Andreaku. Kekasihku. Cintaku. Terima kasih.
Aku ingin ke taman bermain itu lagi. Aku ingin duduk di kursi besi itu lagi. Aku ingin ke pantai. Aku ingin ke gunung. Aku ingin pulang.
“Pah, Rumi pengen di rumah aja.” pintaku saat sinar matahari pagi menembus gorden berwarna gading di ruanganku. “Rumi pengen pulang, Pah…” tambahku.

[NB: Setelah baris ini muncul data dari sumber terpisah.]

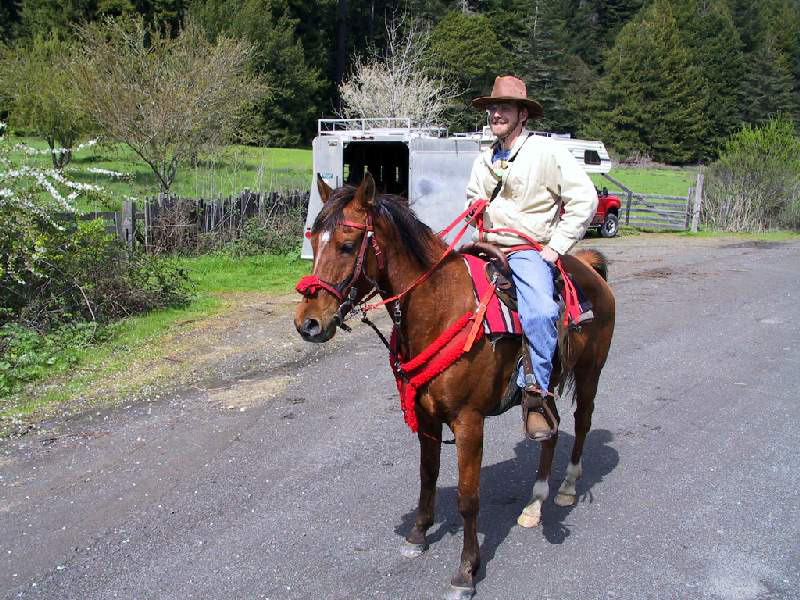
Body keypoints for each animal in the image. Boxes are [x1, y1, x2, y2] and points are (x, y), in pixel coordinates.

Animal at [294, 174, 615, 599]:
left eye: (347, 244)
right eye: (314, 241)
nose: (308, 324)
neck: (441, 308)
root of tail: (591, 269)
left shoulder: (468, 422)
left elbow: (467, 497)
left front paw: (466, 571)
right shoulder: (428, 417)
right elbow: (427, 476)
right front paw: (417, 535)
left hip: (591, 371)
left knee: (582, 423)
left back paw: (567, 487)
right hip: (544, 391)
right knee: (549, 428)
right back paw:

Papa duduk di sisi tempat tidur. Meraih tanganku dan menggenggamnya lembut. Papa hendak mengatakan sesuatu tapi tidak jadi. Papa menangis sambil menciumi punggung tanganku. Sedang aku tak bisa berkata apa-apa. Aku ingin menangis. Tapi tak satu butirpun airmata jatuh di pipiku.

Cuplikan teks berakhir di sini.